Correct, but they didn’t understand that for this to hold, you have to change the space-time transformations between different frames of reference.

The Last Decisor (2022-03-08)

The question is what the laws of physics are.
Something that depends on the observer’s point of view is not a physical law, and one cannot say of it that it exists. For example, the electric field (which becomes magnetic depending on the velocity) does not exist. And that is an innovation.

Doron (2022-03-08)

I still haven’t managed to fully grasp what you mean. This isn’t criticism; it’s really just something I still don’t get.
As far as I understand, Newtonian physics also has transformation laws between different frames of reference. If I’m right, and if, as you explained here, the principle is that the laws of physics are identical in all frames of reference, then there’s nothing new here in any fundamental methodological sense.
Where am I going wrong?

The Last Decisor (2022-03-08)

This principle is Galileo’s, not Einstein’s.
What Einstein innovated was regarding the speed of light, that it is constant in all inertial frames, and from this it follows that time and space are relative. And that is new and hard to grasp.

Immanuel (2022-03-08)

To Doron

Indeed, from the perspective of what you call the first principle, there was no innovation here. The innovation is that in order for it to fit with the second principle, one has to give up Galilean transformations (which are intuitive according to how things appear to our eyes) and adopt Lorentz transformations, which are a major innovation (that is, in systems that have relative velocity between them, time does not pass at the same rate—in one it passes more slowly than in the other—and likewise the lengths of the same objects get a different value in each of these systems; the same table can have a length of 2 meters in one and 3 meters in the other).

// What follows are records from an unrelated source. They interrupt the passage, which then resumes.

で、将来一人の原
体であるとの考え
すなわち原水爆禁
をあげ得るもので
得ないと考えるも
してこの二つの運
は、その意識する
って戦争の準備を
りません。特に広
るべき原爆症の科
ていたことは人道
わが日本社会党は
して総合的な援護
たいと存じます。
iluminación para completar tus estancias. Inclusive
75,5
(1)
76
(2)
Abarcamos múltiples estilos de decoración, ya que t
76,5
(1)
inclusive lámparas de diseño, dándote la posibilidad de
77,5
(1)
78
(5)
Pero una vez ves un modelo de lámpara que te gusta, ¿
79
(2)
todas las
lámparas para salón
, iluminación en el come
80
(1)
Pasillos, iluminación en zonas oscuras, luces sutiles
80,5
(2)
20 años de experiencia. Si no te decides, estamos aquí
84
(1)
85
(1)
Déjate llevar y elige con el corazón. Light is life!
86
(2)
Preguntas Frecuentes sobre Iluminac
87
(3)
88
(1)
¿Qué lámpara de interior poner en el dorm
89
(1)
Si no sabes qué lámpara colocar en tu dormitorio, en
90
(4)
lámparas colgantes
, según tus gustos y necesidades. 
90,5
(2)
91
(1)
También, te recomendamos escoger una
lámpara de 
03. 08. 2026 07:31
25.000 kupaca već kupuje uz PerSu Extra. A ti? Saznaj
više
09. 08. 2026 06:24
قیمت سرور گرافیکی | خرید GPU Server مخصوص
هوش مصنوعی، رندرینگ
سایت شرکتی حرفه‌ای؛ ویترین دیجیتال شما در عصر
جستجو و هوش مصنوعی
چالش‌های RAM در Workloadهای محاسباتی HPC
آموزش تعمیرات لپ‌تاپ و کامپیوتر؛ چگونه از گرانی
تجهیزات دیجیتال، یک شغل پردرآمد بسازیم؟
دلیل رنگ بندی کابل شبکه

In fact, even Lorentz transformations are not Einstein’s innovation. They are Lorentz’s, who conceived them in order that Maxwell’s equations (the electromagnetic equations) would have the same form in systems moving at a relative velocity to one another. But he assumed the existence of the ether for this purpose (the existence of a medium in which these waves move forward and which fills all of space, so that the transformations would fit the Newtonian mechanical worldview that existed until then). Einstein succeeded in deriving them from the two principles you mentioned, without any connection to Maxwell’s equations and without assuming the existence of the ether (for whose existence there was no evidence, and whose existence also created several problems). He showed that this is a property of mechanics and not only of electricity and magnetism. That is, that it is something more general and universal. And therefore that the Newtonian mechanical picture of the world is not correct. That was the great innovation.

Doron (2022-03-09)

Many thanks for the answer. I’m thinking it over.

Doron (2022-03-09)

Immanuel (and others),
Can one then summarize and say something like this: Einstein’s fundamental methodological innovation, from the standpoint of the constancy of the laws of physics, is basically their extension to mechanics as well. Whereas before Einstein people believed in fixed lawfulness regarding certain fields (electromagnetism, etc.), once Einstein entered the picture a way was discovered to generalize across different fields.
Right?
If so, that fits very well for me with the philosophical principle that Einstein planted in the background of his physics (the centrality of postulation).

The Last Decisor (2022-03-09)

The great innovations do not concern methodology, but rather the destruction of ancient beliefs—basic human worldviews that do not accord with reality.

The fact that the speed of light does not change (and therefore from this assumption it follows that time and space are connected and dependent on one another, and can also change) runs contrary to the way we experience the world.

And as proof: his great mistake was that he did not destroy the ancient belief that the stars are not moving.

Ancient beliefs are a slippery matter.